Stamattina il cielo era a pecorelle (oddio, magari a pecorellone…).
E il meteo diceva (e dice): nubi irregolari con forti rovesci, con tanto di iconcina con il fulmine rosso. Ma quando sono uscito con le “ragazze” il tempo si era addolcito, splendeva un bel solicello e dentro di me pensavo: “Quando torno, aspetto un po’ che l’erba si asciughi, poi finisco di trinciare nella vigna”.

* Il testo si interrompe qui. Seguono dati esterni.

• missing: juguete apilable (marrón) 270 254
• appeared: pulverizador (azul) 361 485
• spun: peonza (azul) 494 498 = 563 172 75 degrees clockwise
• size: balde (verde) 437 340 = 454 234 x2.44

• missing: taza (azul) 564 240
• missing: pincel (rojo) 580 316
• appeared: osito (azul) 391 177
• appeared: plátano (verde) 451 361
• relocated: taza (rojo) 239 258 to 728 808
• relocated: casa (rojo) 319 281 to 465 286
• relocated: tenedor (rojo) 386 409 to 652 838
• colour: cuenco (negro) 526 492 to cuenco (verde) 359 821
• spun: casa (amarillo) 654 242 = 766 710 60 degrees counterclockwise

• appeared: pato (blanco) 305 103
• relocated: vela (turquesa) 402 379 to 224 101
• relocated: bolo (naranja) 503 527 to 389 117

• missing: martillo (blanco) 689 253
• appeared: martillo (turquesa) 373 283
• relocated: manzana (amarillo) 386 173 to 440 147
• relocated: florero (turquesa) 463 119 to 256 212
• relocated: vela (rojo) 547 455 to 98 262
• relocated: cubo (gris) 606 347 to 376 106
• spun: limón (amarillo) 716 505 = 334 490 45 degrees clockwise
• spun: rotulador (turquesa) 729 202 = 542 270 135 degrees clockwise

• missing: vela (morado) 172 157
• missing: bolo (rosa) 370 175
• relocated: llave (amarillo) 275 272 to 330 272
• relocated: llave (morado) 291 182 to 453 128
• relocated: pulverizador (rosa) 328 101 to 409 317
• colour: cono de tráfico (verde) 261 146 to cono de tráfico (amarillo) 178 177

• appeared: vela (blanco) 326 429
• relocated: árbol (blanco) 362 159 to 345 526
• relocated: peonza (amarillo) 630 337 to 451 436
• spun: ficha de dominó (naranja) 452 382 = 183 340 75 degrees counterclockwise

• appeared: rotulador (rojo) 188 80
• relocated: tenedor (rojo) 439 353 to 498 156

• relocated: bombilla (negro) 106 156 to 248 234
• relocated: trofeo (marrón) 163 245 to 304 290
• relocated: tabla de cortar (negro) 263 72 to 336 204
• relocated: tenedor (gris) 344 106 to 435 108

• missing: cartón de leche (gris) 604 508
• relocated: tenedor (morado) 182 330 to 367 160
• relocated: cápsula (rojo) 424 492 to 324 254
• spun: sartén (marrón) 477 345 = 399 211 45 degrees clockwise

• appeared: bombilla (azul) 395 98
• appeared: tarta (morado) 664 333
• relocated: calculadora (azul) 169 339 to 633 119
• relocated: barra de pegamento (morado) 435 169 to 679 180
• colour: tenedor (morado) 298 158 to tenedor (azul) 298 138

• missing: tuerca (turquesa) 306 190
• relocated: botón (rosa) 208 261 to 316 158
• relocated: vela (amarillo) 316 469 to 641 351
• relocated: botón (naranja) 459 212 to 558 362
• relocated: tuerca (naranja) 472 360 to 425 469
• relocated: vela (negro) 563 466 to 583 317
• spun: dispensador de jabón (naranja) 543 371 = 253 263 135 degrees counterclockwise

Così ho preso il solito sentiero nel bosco sulle rive del Farfa e sono arrivato al secondo alberone (tragitto totale, fino a lì, due chilometri). Ho fatto marciaindrè e, arrivato all’ansa del fiume dove le ragazze fanno il bagno (Chicca, in realtà, fa solo un veloce bidet), ho incontrato un signore straniero dalla faccia simpatica (assomiglia a Geoffrey Rush, ma in bianco) che fa birdwatching ai Pantani e ha messo sul sentiero una cassettina con dentro i risultati delle sue osservazioni. Aveva riparato la sua cassetta che, per via di infiltrazioni d’acqua, aveva visto il palo di sostegno marcirsi. Abbiamo chiacchierato cinque minuti di aironi cinerini (grey heron), aironi rossi (purple heron) e di upupa. Gli ho spiegato dove abitavo ma poi, visto che guardava dietro di me ad occhi spalancati, mi sono girato. E un cielo improvvisamente nero – ma nero nero nero… – incombeva su di noi.
Ci siamo salutati in fretta – lui era in macchina, io avevo più di un chilometro e mezzo da fare – e ho preso in direzione di casa. Era diventato improvvisamente freddo – ma freddo freddo freddo… –, ho pistato come un diavolo, sempre con questo alito gelido di pioggia sul collo e sono riuscito ad arrivare a casa praticamente asciutto (a parte il sudore, ovviamente). Il tempo di salutare Daniela che stava spazzando la terrazza in previsione della pioggia, di entrare in casa ed è arrivato l’acquazzone.